Chapter 5. Configuring JVM memory usage

Control how Data Grid stores data in JVM memory by:

  • Managing JVM memory usage with eviction that automatically removes data from caches.
  • Adding lifespan and maximum idle times to expire entries and prevent stale data.
  • Configuring Data Grid to store data in off-heap, native memory.

5.1. Default memory configuration

By default Data Grid stores cache entries as objects in the JVM heap. Over time, as applications add entries, the size of caches can exceed the amount of memory that is available to the JVM. Likewise, if Data Grid is not the primary data store, then entries become out of date which means your caches contain stale data.

XML

<distributed-cache>
  <memory storage="HEAP"/>
</distributed-cache>

JSON

{
  "distributed-cache": {
    "memory" : {
      "storage": "HEAP"
    }
  }
}

YAML

distributedCache:
  memory:
    storage: "HEAP"

5.2. Eviction and expiration

Eviction and expiration are two strategies for cleaning the data container by removing old, unused entries. Although eviction and expiration are similar, they have some important differences.

  • ✓ Eviction lets Data Grid control the size of the data container by removing entries when the container becomes larger than a configured threshold.
  • ✓ Expiration limits the amount of time entries can exist. Data Grid uses a scheduler to periodically remove expired entries. Entries that are expired but not yet removed are immediately removed on access; in this case get() calls for expired entries return "null" values.
  • ✓ Eviction is local to Data Grid nodes.
  • ✓ Expiration takes place across Data Grid clusters.
  • ✓ You can use eviction and expiration together or independently of each other.
  • ✓ You can configure eviction and expiration declaratively in infinispan.xml to apply cache-wide defaults for entries.
  • ✓ You can explicitly define expiration settings for specific entries but you cannot define eviction on a per-entry basis.
  • ✓ You can manually evict entries and manually trigger expiration.

5.3. Eviction with Data Grid caches

Eviction lets you control the size of the data container by removing entries from memory in one of two ways:

  • Total number of entries (max-count).
  • Maximum amount of memory (max-size).

Eviction drops one entry from the data container at a time and is local to the node on which it occurs.

Important

Eviction removes entries from memory but not from persistent cache stores.
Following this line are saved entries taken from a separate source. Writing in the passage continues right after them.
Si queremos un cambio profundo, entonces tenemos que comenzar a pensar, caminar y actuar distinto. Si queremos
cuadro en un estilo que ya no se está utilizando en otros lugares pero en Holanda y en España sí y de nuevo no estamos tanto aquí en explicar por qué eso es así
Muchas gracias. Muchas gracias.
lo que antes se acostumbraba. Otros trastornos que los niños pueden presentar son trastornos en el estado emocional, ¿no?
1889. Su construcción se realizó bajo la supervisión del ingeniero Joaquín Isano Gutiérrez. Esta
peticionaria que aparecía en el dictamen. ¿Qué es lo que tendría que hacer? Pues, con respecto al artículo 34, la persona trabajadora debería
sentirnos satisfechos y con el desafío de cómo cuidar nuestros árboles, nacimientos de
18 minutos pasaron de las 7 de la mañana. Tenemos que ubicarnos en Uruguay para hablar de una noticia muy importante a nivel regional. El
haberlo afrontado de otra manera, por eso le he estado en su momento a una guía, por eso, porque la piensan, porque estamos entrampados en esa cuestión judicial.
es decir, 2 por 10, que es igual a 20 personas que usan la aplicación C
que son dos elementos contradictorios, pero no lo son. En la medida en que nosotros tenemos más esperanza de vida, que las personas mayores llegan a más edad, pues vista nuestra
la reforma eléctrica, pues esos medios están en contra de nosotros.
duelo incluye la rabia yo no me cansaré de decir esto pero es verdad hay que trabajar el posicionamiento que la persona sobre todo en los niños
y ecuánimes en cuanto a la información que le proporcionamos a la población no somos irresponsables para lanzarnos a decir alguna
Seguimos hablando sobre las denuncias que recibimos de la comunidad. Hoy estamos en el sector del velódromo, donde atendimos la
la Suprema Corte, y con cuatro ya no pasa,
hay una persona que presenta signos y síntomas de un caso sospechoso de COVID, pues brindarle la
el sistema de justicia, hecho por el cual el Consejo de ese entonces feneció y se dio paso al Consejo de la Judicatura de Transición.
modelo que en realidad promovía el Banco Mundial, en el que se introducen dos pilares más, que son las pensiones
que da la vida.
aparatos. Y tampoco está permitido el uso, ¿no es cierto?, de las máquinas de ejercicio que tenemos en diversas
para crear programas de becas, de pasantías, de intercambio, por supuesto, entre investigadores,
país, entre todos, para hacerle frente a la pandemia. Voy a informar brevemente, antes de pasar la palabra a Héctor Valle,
To ensure that entries remain available after Data Grid evicts them, and to prevent inconsistencies with your data, you should configure persistent storage.

When you configure memory, Data Grid approximates the current memory usage of the data container. When entries are added or modified, Data Grid compares the current memory usage of the data container to the maximum size. If the size exceeds the maximum, Data Grid performs eviction.

Eviction happens immediately in the thread that adds an entry that exceeds the maximum size.

5.3.1. Eviction strategies

When you configure Data Grid eviction you specify:

  • The maximum size of the data container.
  • A strategy for removing entries when the cache reaches the threshold.

You can either perform eviction manually or configure Data Grid to do one of the following:

  • Remove old entries to make space for new ones.
  • Throw ContainerFullException and prevent new entries from being created.

    The exception eviction strategy works only with transactional caches that use 2 phase commits; not with 1 phase commits or synchronization optimizations.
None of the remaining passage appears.